# [Activity]
Within the listing below, locate all lines containing the word "immediately". Copy each one.

# [Source records]
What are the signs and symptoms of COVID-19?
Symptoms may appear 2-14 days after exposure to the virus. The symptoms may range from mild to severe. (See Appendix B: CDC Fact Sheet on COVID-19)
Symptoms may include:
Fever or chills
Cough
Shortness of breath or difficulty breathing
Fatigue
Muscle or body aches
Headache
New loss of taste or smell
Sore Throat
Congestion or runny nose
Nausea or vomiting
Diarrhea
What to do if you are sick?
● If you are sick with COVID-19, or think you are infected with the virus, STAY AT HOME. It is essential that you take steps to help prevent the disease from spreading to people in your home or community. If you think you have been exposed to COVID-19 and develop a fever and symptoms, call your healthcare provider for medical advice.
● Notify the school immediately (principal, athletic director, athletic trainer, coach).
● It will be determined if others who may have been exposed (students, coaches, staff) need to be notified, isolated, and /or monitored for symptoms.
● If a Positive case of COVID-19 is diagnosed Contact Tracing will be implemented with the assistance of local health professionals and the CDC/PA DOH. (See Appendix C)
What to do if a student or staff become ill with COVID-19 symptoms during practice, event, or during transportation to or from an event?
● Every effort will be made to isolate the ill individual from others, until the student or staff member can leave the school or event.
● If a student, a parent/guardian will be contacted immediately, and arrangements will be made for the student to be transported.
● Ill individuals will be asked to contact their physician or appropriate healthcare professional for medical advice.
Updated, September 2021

# [Answer section]
● Notify the school immediately (principal, athletic director, athletic trainer, coach).
● If a student, a parent/guardian will be contacted immediately, and arrangements will be made for the student to be transported.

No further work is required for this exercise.